In yesterday's post we looked at egg inspirations (for today, Easter, and beyond), but sometimes an inspiration can lead you to rediscovering an artist and opening new research paths.
For example, the first picture in this post, entitled "Columbus' Egg" was taken by artist duo ringl + pit, childhood nicknames of avant-garde, entrepreneurial collaborative design and photography duo Grete Stern (ringl; 1904-1999) and Ellen Auerbach (pit; 1906-2004). These two female artists broke new ground in both commercial and fine art photography in Berlin during the '30s.
Stern and Auerbach first crossed paths in 1929 while serving as apprentices with the Berlin-based photographer and Bauhaus instructor Walter Peterhans. Peterhans' style emphasized sleek form and graphic design and his vision influenced in some ways Stern and Auerbach's style.
In 1930 the artists opened their own advertising photography studio under the name ringl + pit and soon became unconventional creative collaborators and romantic partners. The two artists were independent and confident women: both resisted the expectations of settling down and instead lived and worked in a shared studio space, while refuting conventional gender and sexuality norms and forging new ways of living and making art.
Together, Stern and Auerbach made advertisements and portraits, using their staged, humorous photographs to subvert the commodification of women in mainstream media and utilized their visual techniques to challenge traditional views of femininity.
Frequently incorporating mannequins, wigs, and other symbols of femininity, Stern and Auerbach sought to scrutinize the artifice and façade of feminine identity.
Their pioneering adverts focused on the power of the commercial goods and commodity represented not just as means to generate desire per se, but to contribute to the creation of one's self and one's identity.
Indeed, by fragmenting the feminine dimension in their adverts, the duo allowed many women to see themselves represented in those adverts.
At times, the duo also played with juxtapositions between mannequins and real women: in the advert for Pétrole Hahn, for example, their model is a lifeless mannequin, dressed in a frilly nightgown formerly owned by Auerbach's mother. The picture is disrupted by the unexpected appearance of a human hand holding a bottle of hair oil, emphasizing the artificiality of the image.
Another important point of their art was that, through their collaboration, Auerbach and Stern rejected the concept of the individual author: in later years, they reflected that it didn't matter who was in front of or behind the camera, as the image was made entirely together (you can bet that this concept of "collective paternity" of a work of art, or, in their case, of "collective maternity", will become more popular in future not just because in the creative arts there are numerous collectives, but considering also the use of Artificial Intelligence in art and fashion).
Auerbach and Stern closed their studio in 1933, as the rise of Adolf Hitler and the Nazi Party forced the two Jewish, queer, avant-garde artists to flee their homeland. After they moved to different countries, they never worked together so closely again. Yet, the time may have come for a major rediscovery of the duo as next year is the 100th birth anniversary of Stern and the 20th death anniversary of Auerbach.

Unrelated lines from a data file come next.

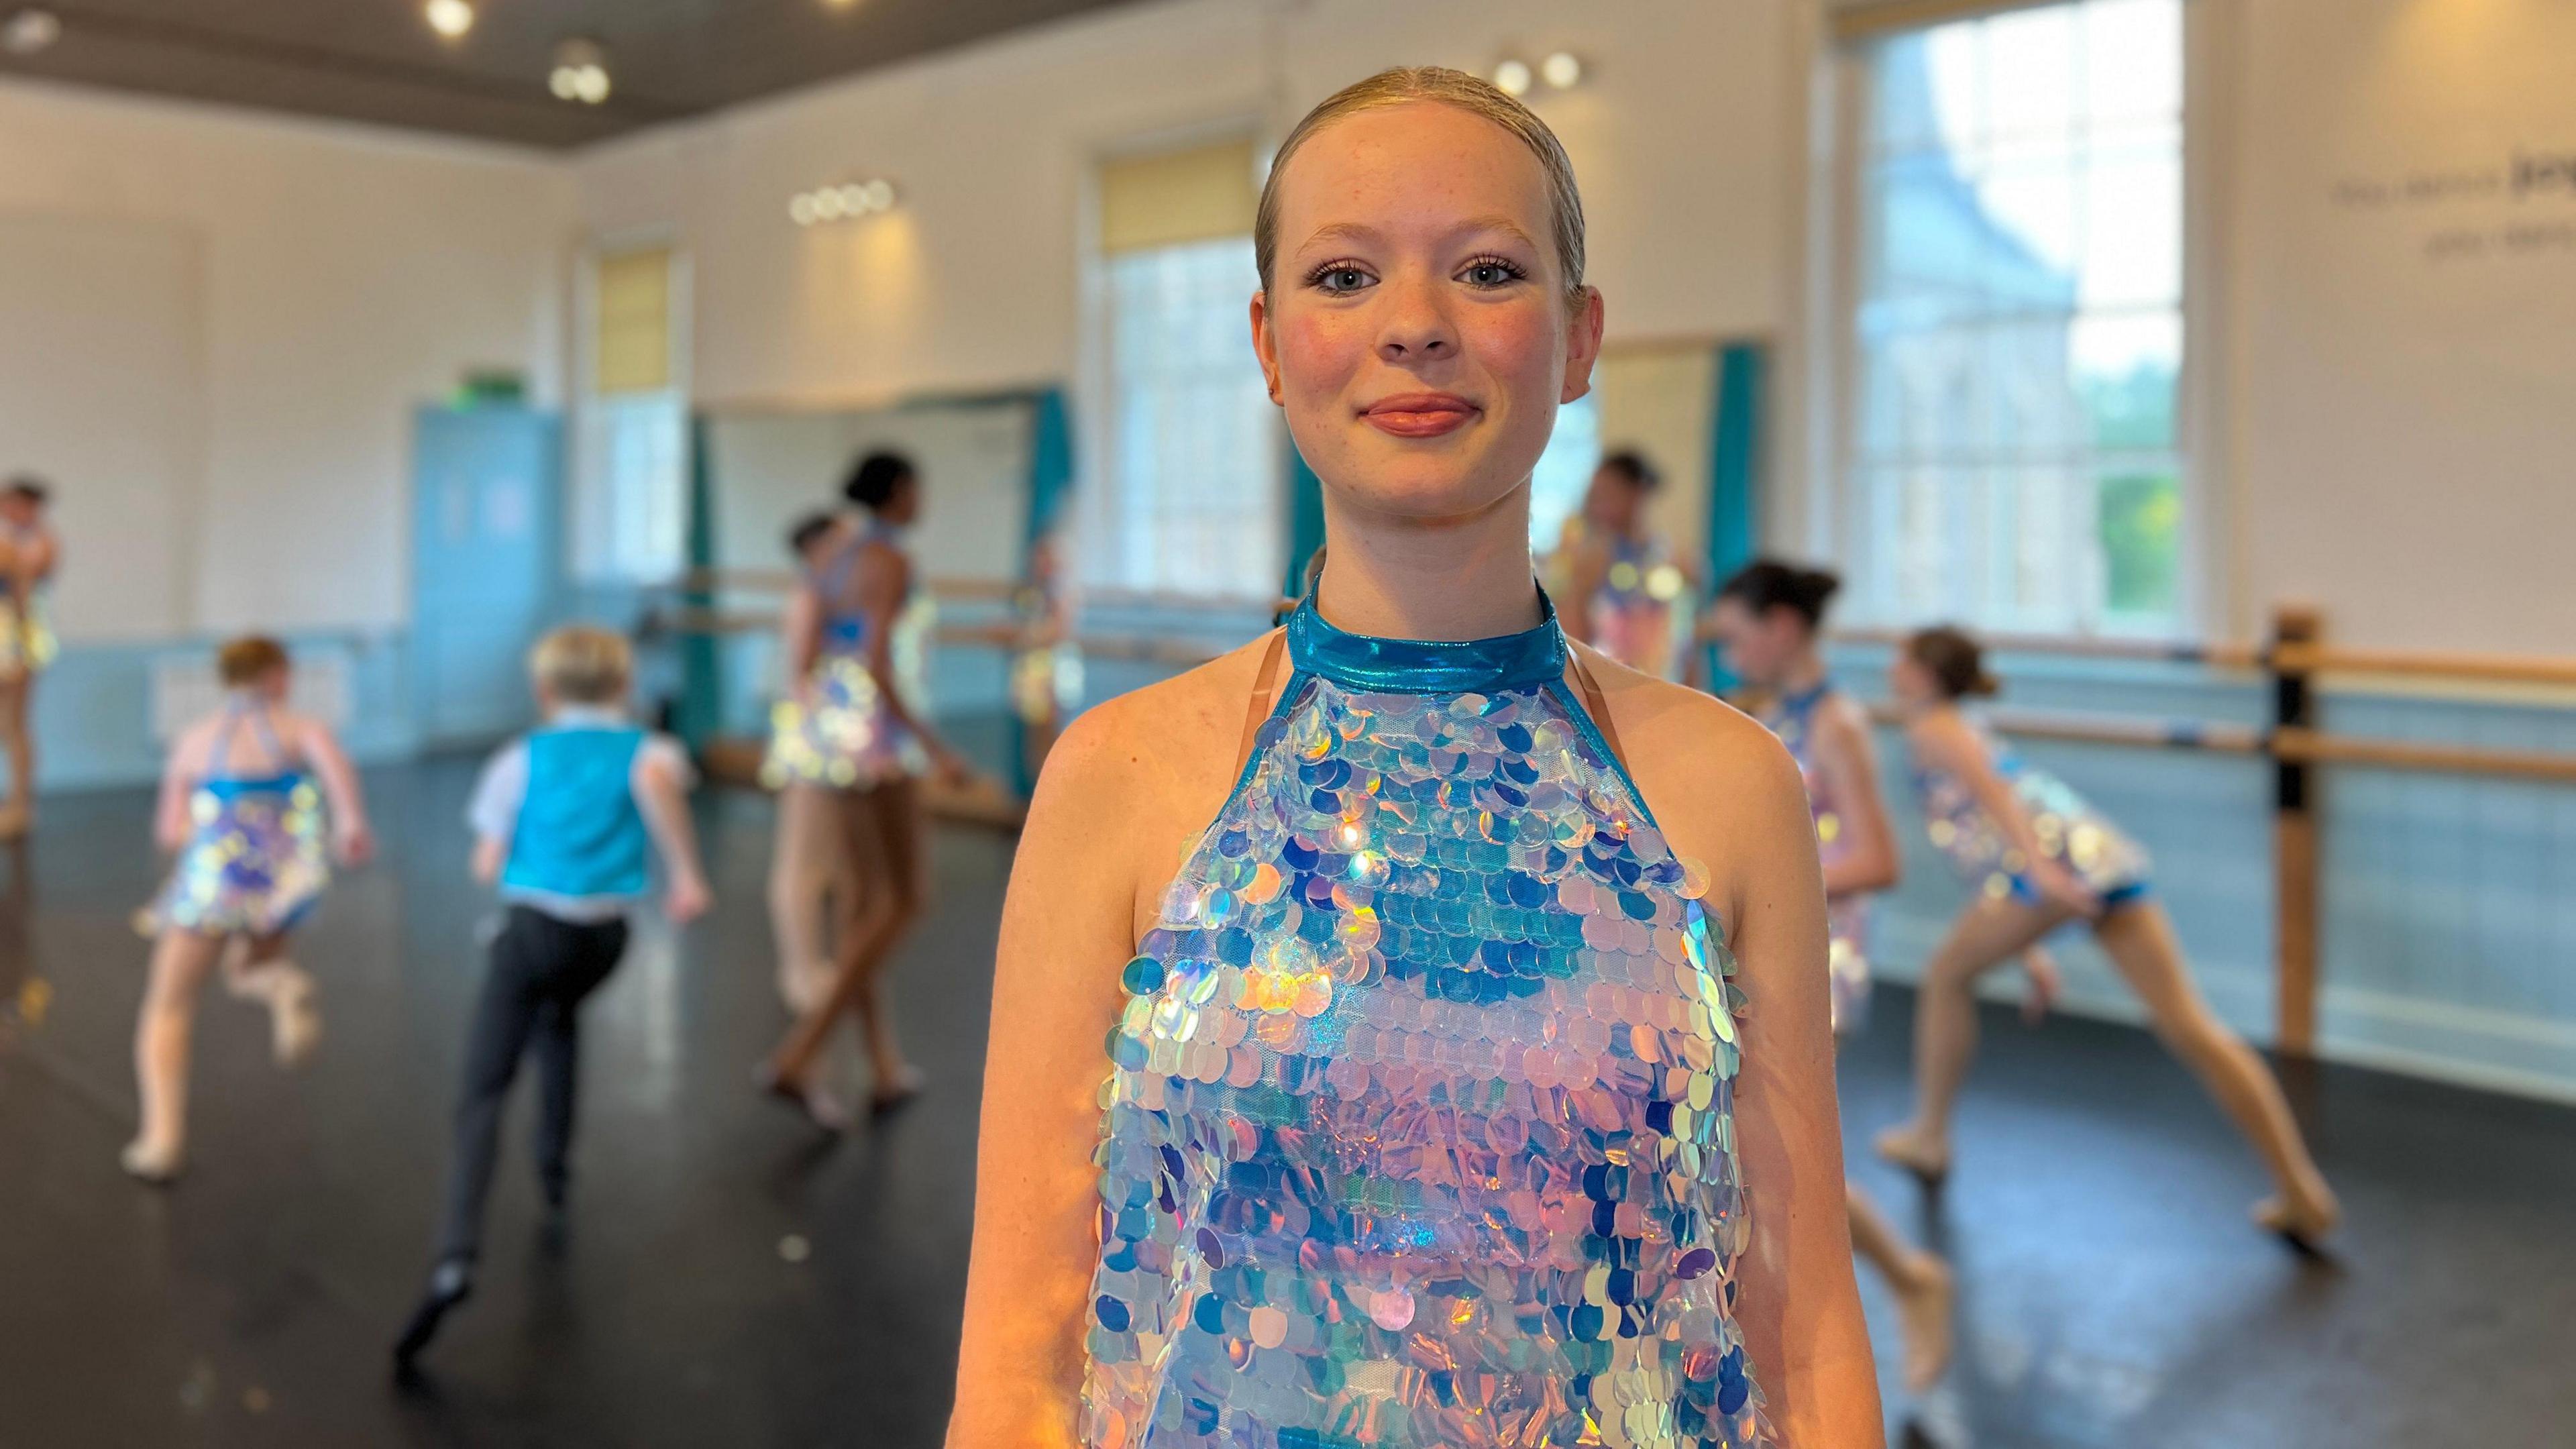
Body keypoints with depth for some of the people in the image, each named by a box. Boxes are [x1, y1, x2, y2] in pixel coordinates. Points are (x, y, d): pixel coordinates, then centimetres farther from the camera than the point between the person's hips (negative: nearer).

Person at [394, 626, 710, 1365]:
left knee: (483, 1093, -6)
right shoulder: (651, 748, 6)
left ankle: (456, 1256, -26)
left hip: (531, 926, -2)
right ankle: (555, 1176, 38)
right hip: (605, 935, 2)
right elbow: (655, 779, -21)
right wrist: (687, 872, -18)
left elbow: (488, 867, 4)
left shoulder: (522, 758, 8)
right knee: (561, 1017, 35)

But let's close this post by going back to our egg inspiration: the title of the first image in this post, "Columbus's egg", refers to the eponymous expression hinting at a brilliant idea or an elegant solution to a seemingly difficult problem that actually reveals itself as simple or obvious. The phrase comes from a story about the Italian explorer Christopher Columbus, who, after being challenged by his critics to explain the significance of his discovery of America, reportedly showed them an egg and asked them to make it stand on its tip. When they were unable to do so, Columbus tapped the egg on the table, created a flat bottom and made it stand upright.
In the history of visual arts many photographers and graphic designers were inspired by ringl + pit, and this particular image was evoked in two variant covers of Vogue Portugal's Columbs Egg issue (March 2021) that featured two versions of a collage with a model and an egg.